-- TASK --
The answer must be every line of the records below that holds the word "initial".

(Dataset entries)
▬▬▬▬▬▬
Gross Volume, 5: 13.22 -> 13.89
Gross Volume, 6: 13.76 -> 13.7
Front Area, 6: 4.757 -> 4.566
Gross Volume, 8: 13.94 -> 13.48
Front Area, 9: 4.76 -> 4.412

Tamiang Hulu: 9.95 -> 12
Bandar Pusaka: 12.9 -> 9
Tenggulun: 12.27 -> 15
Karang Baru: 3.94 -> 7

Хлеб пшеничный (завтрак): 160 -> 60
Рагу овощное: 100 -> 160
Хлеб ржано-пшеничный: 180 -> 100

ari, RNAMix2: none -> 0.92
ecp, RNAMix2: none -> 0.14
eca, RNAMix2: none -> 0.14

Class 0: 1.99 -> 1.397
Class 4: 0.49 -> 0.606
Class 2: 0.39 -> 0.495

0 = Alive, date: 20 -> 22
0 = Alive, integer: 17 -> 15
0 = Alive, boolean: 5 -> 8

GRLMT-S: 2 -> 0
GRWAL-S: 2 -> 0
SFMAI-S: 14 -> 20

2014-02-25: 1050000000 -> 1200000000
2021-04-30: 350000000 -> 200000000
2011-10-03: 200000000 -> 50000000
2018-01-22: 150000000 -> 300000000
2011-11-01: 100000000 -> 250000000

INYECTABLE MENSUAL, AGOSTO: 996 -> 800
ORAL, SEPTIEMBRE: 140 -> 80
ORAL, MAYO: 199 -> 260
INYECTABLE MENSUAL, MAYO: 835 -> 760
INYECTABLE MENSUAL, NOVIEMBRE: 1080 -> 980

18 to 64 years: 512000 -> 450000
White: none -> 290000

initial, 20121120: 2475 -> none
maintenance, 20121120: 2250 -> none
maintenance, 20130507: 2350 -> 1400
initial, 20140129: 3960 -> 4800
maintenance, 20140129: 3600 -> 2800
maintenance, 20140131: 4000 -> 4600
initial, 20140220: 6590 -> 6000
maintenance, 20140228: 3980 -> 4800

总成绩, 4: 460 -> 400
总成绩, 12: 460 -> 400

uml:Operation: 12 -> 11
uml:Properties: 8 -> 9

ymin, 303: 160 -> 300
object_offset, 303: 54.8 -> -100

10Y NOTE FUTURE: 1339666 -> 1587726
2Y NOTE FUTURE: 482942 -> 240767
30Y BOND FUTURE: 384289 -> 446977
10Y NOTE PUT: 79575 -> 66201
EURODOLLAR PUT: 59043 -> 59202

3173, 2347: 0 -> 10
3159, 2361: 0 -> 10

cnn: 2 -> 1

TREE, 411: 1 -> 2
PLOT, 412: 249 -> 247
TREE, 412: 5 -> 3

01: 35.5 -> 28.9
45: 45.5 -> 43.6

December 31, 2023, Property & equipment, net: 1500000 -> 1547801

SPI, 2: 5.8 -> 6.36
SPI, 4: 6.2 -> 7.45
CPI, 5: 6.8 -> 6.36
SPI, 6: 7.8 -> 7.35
▬▬▬▬▬▬
-- SOLUTION TO THIS PROBLEM --
initial, 20121120: 2475 -> none
initial, 20140129: 3960 -> 4800
initial, 20140220: 6590 -> 6000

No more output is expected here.